- Exercise details -
Every line from the one with "right wrist: (721, 139)" to the one with "left eye: (147, 47)", including those two, is to be copied exactly; all other lines of the entries below are left out.

- Material for this task -
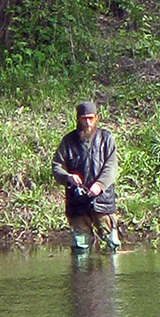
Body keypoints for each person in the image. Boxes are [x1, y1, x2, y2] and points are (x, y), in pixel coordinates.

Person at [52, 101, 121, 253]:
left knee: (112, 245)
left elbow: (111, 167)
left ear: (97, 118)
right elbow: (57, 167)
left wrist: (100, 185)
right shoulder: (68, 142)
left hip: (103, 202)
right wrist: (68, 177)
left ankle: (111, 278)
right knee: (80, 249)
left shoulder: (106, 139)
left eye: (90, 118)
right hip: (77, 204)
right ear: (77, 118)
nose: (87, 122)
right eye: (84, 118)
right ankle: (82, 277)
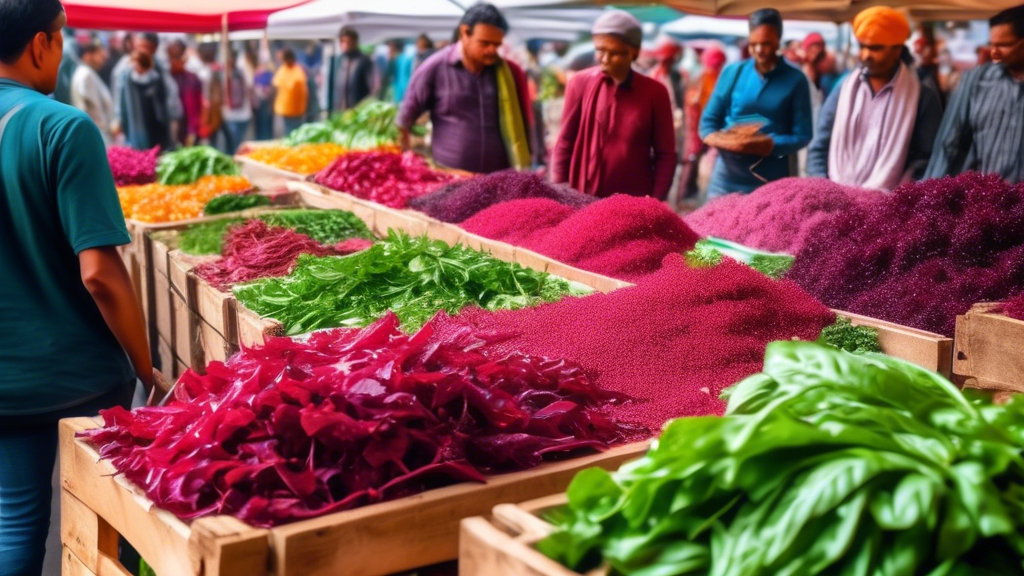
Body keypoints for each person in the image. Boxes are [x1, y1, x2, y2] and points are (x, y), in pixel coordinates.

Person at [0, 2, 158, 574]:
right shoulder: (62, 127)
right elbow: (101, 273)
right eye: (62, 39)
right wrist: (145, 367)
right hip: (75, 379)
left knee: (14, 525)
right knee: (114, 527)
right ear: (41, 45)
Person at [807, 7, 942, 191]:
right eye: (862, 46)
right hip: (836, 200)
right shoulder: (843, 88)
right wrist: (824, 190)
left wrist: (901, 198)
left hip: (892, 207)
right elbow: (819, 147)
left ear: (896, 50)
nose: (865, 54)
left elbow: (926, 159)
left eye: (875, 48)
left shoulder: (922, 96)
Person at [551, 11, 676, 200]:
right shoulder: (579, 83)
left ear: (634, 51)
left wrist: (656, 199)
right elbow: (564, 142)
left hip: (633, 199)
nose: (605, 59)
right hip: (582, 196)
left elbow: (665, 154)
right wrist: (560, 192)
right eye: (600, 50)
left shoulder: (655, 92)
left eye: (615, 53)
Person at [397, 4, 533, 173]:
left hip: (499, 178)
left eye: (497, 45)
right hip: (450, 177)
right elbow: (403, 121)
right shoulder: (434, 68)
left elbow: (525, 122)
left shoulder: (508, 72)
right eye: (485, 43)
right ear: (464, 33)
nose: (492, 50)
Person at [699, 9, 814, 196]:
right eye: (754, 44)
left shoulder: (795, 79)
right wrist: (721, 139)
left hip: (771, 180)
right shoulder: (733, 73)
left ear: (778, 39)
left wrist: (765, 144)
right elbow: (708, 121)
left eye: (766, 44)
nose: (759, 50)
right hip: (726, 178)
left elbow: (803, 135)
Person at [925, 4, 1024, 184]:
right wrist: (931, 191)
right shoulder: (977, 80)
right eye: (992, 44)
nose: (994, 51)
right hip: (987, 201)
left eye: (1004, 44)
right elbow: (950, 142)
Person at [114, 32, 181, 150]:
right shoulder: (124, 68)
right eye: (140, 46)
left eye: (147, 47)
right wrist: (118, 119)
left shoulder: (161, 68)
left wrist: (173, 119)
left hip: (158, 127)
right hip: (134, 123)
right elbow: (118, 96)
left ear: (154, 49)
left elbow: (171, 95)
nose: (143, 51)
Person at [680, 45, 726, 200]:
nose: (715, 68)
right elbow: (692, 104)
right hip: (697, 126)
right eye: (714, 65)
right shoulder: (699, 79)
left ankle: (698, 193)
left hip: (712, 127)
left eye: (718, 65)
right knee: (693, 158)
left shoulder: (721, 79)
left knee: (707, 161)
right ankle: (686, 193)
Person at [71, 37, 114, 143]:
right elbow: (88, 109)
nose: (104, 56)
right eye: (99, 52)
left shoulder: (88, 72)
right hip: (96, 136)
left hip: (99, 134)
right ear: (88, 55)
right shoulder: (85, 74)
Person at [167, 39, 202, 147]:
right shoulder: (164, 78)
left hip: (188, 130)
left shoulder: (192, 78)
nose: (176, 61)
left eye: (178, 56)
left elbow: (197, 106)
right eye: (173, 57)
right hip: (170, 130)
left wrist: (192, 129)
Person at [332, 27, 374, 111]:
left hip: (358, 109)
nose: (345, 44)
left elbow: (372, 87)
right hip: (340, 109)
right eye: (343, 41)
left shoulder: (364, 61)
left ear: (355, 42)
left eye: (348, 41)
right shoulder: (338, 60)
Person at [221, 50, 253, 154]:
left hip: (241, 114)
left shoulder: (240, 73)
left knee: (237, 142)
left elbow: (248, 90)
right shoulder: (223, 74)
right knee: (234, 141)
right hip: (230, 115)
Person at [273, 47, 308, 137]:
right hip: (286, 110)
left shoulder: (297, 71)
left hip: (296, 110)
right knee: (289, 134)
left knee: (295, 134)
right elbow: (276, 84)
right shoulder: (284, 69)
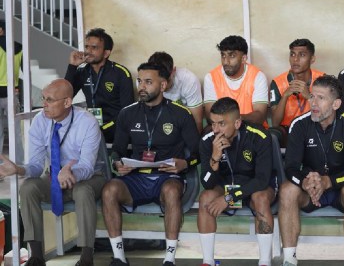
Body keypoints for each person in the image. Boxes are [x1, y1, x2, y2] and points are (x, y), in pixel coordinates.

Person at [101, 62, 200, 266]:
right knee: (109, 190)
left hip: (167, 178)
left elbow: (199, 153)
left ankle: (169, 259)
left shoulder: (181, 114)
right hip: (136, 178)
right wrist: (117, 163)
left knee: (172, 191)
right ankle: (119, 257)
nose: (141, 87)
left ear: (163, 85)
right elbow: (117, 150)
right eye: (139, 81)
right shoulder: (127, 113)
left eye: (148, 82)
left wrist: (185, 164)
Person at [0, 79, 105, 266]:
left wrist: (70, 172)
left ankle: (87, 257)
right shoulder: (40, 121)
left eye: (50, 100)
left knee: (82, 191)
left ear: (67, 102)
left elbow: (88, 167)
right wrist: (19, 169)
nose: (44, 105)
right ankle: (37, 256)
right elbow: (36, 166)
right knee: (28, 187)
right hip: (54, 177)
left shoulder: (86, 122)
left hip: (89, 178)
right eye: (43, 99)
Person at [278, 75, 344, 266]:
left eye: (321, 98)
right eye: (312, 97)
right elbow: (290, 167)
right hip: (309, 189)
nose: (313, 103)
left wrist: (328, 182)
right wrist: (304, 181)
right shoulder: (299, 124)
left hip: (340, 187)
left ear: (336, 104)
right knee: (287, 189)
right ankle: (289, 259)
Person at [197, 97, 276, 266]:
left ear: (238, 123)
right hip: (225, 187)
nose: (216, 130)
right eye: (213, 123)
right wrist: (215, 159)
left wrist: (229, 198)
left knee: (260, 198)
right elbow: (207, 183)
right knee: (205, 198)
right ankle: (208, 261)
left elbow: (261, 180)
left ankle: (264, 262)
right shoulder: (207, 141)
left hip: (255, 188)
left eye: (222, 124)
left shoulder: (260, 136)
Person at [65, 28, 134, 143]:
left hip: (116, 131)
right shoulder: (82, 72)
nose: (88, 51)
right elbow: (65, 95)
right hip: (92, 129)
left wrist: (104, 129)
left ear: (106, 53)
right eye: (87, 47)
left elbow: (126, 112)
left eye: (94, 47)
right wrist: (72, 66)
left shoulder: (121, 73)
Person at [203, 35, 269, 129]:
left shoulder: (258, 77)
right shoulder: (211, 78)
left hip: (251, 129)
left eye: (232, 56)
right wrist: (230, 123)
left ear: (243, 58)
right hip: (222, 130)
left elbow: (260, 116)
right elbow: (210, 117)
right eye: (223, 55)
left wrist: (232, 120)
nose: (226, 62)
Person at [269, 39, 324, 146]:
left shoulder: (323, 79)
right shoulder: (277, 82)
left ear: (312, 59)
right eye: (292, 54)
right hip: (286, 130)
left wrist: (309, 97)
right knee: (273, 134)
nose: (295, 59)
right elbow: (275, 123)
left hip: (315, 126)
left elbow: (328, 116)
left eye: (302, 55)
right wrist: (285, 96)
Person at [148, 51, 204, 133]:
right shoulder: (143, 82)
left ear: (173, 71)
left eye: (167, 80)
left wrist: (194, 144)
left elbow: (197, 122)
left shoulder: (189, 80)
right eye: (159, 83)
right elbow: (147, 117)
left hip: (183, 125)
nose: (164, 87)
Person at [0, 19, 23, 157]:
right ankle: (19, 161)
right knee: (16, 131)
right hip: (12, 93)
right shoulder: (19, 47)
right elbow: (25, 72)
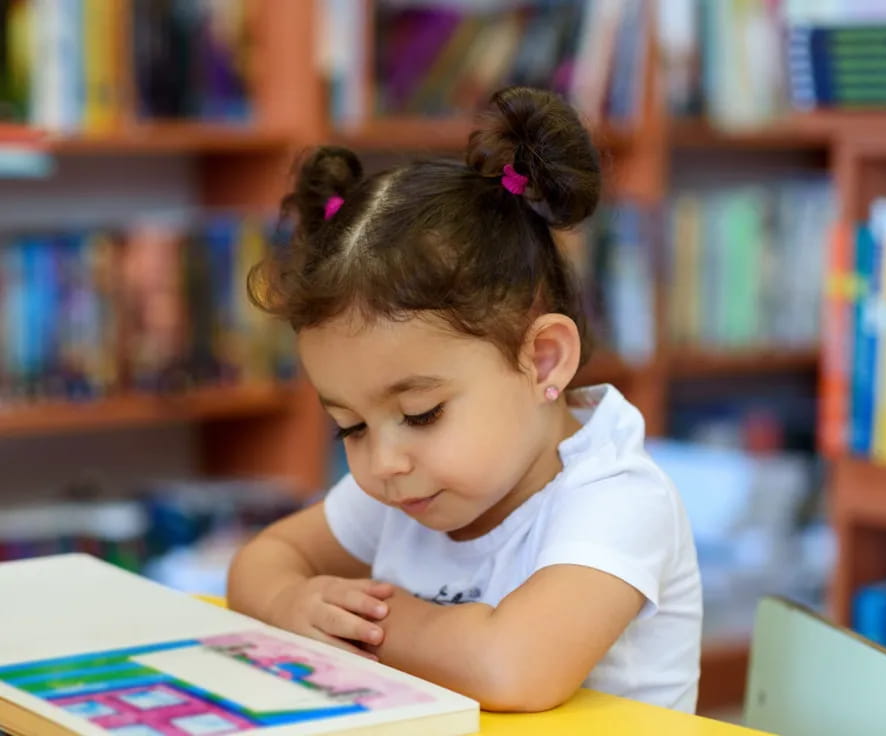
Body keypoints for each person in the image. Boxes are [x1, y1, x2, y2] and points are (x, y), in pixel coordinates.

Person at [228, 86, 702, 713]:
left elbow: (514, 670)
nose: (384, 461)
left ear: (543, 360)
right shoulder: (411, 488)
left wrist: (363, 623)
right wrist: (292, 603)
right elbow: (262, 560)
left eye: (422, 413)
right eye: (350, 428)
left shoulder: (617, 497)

- Solved problem -
right wrist: (721, 139)
left hip: (771, 180)
right shoulder: (733, 73)
left ear: (778, 39)
left wrist: (765, 144)
right elbow: (708, 121)
left eye: (766, 44)
nose: (759, 50)
right hip: (726, 178)
left elbow: (803, 135)
Person at [925, 4, 1024, 184]:
right wrist: (931, 191)
right shoulder: (977, 80)
right eye: (992, 44)
nose: (994, 51)
right hip: (987, 201)
left eye: (1004, 44)
right elbow: (950, 142)
Person at [114, 32, 181, 150]:
right shoulder: (124, 68)
right eye: (140, 46)
left eye: (147, 47)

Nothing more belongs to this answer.